The jumplist mentioned above is the compiler's interface into the runtime module.
It has the following structure:

rt_jumplist
main_adr   .word 0
code_last  .word 0
statics_first .word 0
statics_last  .word 0
           jmp (zp)
           jmp switch
           jmp mult
           jmp divmod
           jmp shl
           jmp shr
           jmp (fastcallptr)
           jmp jmpviastack

The first part of the jumplist is a list of 4 addresses:

• rt_jumplist
  • This address (equal to main_addr, of course) is #pragma cc64's 4th param and the runtime module's anchor for the compiler.
• main_adr
  • Here the main()-function's address is inserted by the compiler. The runtime module's initialization calls main() with a jmp (main.adr).
• code_last
  • Here the last address + 1 of the generated code is inserted by the compiler.
• statics_first
  • Here the first address of the generated code is inserted by the compiler.
• statics_last
  • Here the last address + 1 of the generated code is inserted by the compiler.

As described above, statics are allocated from the end of the used memory downwards. The statics' initialization values are placed by the compiler from code_last upwards and in reversed order. The initialization routine copies (code_last) to (init_last) - 1, (code_last) + 1 to (init_last) - 2 and so an to reverse the order again.

The uppermost int static variable must be allocated by the runtime library itself and is used as jump vector when calling _fastcall functions through a function pointer. See jmp (fastcallptr).

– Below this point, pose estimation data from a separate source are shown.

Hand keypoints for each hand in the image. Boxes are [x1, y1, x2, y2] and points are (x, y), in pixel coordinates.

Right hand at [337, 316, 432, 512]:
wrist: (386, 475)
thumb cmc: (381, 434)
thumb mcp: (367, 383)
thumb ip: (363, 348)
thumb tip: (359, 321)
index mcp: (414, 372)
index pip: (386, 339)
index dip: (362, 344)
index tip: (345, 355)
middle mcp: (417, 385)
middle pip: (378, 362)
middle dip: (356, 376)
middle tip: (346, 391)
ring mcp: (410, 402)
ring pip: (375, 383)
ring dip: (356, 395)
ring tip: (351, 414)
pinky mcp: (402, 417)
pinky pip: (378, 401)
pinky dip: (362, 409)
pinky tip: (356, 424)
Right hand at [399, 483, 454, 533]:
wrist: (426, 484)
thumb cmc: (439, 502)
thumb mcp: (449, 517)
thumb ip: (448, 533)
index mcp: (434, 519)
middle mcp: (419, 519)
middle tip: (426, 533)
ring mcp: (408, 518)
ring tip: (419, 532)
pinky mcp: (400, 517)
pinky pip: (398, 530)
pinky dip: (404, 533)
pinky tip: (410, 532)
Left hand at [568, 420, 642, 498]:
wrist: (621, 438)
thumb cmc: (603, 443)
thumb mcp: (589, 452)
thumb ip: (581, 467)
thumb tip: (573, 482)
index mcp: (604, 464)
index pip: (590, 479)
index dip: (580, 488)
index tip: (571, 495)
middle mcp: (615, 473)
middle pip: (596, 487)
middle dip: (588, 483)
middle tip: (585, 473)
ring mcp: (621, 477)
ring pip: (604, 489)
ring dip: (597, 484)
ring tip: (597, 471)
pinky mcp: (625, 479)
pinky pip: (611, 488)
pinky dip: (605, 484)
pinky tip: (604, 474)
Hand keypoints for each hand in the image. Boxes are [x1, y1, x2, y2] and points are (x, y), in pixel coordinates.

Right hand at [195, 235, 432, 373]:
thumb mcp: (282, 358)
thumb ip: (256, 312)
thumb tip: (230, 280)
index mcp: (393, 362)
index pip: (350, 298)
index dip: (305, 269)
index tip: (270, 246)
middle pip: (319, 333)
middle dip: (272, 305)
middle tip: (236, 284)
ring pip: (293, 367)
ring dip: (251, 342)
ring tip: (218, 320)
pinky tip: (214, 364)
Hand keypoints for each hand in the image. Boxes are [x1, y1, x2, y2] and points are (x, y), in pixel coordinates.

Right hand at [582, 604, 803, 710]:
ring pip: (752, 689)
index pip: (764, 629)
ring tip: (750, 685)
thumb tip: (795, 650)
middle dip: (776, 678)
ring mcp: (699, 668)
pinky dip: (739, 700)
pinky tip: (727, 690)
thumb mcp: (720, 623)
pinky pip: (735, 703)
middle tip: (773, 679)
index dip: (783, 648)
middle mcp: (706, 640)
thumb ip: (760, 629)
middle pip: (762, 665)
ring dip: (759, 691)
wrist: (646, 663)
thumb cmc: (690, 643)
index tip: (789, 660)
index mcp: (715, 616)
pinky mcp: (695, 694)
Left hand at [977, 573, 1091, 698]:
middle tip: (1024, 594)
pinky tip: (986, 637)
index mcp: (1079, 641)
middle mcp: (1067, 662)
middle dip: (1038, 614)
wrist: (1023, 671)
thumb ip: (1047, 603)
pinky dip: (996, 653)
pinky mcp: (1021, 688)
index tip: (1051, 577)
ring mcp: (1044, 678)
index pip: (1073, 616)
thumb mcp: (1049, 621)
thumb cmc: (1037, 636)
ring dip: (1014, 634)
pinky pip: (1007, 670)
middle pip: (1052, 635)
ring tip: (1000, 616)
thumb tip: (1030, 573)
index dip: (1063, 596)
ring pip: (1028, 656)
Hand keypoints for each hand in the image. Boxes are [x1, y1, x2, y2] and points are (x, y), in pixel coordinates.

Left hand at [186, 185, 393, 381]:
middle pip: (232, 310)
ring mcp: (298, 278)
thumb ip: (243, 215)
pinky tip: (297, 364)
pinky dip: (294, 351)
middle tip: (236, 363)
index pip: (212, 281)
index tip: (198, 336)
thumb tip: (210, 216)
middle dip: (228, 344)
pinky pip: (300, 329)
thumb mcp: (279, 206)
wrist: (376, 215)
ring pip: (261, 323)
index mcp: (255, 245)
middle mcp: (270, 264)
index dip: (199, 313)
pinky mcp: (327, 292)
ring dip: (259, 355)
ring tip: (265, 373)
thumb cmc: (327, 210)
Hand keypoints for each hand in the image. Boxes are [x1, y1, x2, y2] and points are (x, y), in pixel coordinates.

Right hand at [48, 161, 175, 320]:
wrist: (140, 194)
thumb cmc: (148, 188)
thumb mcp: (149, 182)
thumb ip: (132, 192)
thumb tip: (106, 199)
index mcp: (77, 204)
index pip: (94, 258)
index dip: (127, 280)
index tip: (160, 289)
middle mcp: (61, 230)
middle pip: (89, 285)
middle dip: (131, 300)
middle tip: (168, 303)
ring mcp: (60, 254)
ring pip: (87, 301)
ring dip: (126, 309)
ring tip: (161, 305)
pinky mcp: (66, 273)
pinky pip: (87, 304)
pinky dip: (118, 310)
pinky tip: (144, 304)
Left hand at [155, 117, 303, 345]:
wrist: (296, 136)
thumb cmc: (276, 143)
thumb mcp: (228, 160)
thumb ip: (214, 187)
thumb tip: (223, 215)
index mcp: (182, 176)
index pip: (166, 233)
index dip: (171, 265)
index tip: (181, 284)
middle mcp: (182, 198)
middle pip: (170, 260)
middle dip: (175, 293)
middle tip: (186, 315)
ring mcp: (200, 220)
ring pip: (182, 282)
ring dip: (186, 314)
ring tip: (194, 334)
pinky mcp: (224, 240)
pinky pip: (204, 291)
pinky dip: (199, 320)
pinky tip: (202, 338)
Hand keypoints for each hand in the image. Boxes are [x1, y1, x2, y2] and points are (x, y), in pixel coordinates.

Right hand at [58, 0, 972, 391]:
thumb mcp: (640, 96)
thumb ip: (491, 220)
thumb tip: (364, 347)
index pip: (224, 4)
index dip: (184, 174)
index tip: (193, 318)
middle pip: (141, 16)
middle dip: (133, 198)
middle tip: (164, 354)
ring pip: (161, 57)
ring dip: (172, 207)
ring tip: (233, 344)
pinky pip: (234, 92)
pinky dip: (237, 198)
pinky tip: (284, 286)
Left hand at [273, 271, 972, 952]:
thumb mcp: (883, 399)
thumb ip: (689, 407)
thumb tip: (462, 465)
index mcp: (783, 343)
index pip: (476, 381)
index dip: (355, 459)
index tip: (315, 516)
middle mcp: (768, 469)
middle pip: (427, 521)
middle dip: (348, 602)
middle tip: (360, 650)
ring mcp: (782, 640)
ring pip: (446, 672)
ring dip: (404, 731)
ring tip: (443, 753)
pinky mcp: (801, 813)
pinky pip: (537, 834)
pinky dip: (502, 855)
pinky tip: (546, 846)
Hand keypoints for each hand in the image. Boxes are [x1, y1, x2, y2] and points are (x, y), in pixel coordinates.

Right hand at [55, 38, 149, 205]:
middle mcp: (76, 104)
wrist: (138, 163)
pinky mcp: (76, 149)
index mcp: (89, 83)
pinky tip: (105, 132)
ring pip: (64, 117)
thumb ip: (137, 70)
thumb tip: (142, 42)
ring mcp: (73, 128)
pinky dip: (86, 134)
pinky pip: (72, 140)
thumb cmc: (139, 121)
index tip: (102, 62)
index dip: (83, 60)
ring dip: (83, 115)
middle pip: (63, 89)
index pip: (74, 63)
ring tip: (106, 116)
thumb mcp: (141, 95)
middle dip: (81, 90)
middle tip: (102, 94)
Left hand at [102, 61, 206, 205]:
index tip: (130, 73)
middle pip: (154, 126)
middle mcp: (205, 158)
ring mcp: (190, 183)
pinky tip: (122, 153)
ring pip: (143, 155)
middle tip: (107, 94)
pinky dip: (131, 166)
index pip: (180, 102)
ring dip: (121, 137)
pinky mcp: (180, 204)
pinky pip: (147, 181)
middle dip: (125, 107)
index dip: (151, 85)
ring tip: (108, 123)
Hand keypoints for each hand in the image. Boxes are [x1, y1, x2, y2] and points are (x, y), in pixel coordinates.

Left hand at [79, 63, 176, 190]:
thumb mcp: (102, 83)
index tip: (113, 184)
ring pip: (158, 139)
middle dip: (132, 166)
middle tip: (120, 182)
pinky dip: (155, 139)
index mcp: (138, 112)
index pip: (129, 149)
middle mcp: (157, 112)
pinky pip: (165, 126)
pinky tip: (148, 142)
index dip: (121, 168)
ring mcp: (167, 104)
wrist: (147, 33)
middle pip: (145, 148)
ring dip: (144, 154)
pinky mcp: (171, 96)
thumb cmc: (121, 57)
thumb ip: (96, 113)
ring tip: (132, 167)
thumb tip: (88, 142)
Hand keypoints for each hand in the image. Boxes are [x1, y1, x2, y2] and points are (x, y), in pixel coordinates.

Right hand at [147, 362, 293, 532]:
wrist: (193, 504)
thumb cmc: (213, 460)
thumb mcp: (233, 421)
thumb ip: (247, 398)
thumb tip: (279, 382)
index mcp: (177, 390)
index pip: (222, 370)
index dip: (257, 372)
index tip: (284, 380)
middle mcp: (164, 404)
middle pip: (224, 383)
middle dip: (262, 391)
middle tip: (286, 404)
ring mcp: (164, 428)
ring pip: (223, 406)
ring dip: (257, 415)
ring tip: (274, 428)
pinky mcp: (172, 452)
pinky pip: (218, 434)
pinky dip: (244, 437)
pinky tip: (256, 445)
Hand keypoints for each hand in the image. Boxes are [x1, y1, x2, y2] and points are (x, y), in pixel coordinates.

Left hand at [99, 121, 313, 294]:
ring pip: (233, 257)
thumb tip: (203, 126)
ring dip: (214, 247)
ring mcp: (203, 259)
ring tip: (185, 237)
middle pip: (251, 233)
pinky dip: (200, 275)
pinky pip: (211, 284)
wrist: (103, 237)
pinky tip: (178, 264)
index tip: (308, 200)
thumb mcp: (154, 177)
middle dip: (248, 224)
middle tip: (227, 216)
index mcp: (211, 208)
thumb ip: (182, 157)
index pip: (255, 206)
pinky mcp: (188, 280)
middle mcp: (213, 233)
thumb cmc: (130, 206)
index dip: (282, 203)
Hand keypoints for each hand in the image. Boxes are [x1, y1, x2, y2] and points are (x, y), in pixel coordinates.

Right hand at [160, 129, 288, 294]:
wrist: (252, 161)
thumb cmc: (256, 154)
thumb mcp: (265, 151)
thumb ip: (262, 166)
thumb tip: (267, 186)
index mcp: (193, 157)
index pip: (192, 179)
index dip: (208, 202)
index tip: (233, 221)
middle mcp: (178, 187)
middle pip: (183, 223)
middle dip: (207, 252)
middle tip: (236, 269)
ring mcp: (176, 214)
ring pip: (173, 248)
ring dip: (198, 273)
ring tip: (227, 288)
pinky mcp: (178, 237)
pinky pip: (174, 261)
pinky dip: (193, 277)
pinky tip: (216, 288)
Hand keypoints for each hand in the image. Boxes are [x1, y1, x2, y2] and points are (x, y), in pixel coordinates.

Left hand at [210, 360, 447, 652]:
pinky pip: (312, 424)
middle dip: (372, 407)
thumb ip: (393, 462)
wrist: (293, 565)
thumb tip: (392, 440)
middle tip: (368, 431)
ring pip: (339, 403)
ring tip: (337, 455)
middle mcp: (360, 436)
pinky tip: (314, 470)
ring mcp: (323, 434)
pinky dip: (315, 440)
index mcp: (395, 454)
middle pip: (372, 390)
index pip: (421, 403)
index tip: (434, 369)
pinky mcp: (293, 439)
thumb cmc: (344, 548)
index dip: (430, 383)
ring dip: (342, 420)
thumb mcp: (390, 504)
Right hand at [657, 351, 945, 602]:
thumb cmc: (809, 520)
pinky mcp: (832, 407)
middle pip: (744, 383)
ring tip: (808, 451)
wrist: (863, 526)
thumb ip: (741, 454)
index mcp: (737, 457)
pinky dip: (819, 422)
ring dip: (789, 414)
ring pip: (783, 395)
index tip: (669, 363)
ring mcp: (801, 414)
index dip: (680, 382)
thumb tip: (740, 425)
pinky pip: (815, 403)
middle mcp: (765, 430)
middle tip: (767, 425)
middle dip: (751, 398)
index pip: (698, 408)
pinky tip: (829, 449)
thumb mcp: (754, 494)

After the addresses follows a jump list with 8 jmp instructions:

• jmp (zp)
  • This it is used to emulate jsr (zp). zp is the second zero page pointer used by the compiler.
• jmp switch
  • Code generated for switch statements consists of loading into a/x the 16 bit value to match to case statements and a jsr to this address. Following the calling jsr-instruction will be an array of pairs of 16 bit values, one pair per case statement. The second value in each pair is the case value, and the first value is the address to jump to in case of a match. A 16-bit 0 value marks the end of the list. It is followed by either a jump to the default branch or just the code following the switch statement. Hence, the switch routine gets the start of the list by pulling the jsr instruction's return address from the stack and adding 1 to it. It then compares a/x to the 2nd value of each pair, jumps to the pair's first address in case of match, and in case of no match jumps behind the terminating 0 at the end of the list.
• jmp mult
  • Multiplies (signed) the content of a/x with the integer in zp/zp+1, leaving the result in a/x.
• jmp divmod
  • Divides (signed) zp/zp+1 by a/x, leaving the result in a/x and the remainder in zp/zp+1.
• jmp shl
  • Arithmetically shifts left a/x by y bits.
• jmp shr
  • Arithmetically shifts right a/x by y bits.
• jmp (fastcallptr)
  • Similar to jmp (zp) above, this is used to emulate jsr (fastcallptr). fastcallptr is the uppermost static variable, living at statics_last - 2. Code for calling _fastcall functions via function pointer write the function address directly to this address, and then, after evaluating the one parameter, call the function by a jsr to this jumplist routine.
• jmp jmpviastack
  • This routine is used if _fastcall function calls via function pointer are nested, i.e. after storing the address of a function to fastcallptr, the param evaluation again contains a call via a _fastcall function pointer. Since now fastcallptr is already occupied, the compiled code pushes the function pointer value onto the stack and does a jsr to this jumplist routine.
    This routine pulls the return address off the stack, stashes it away, pulls the function pointer value off the stack and stores it in tmp_zp2, retrieves the returns address and pushes it onto the stack again, and then calls the function via jmp (tmp_zp2).

The jumplist may be positioned anywhere in the library.

A cc64 binary is started by calling the runtime module's init routine which initializes the static variables as described above, initializes the locals stack pointer and then jumps, via the jumplist, to the main function.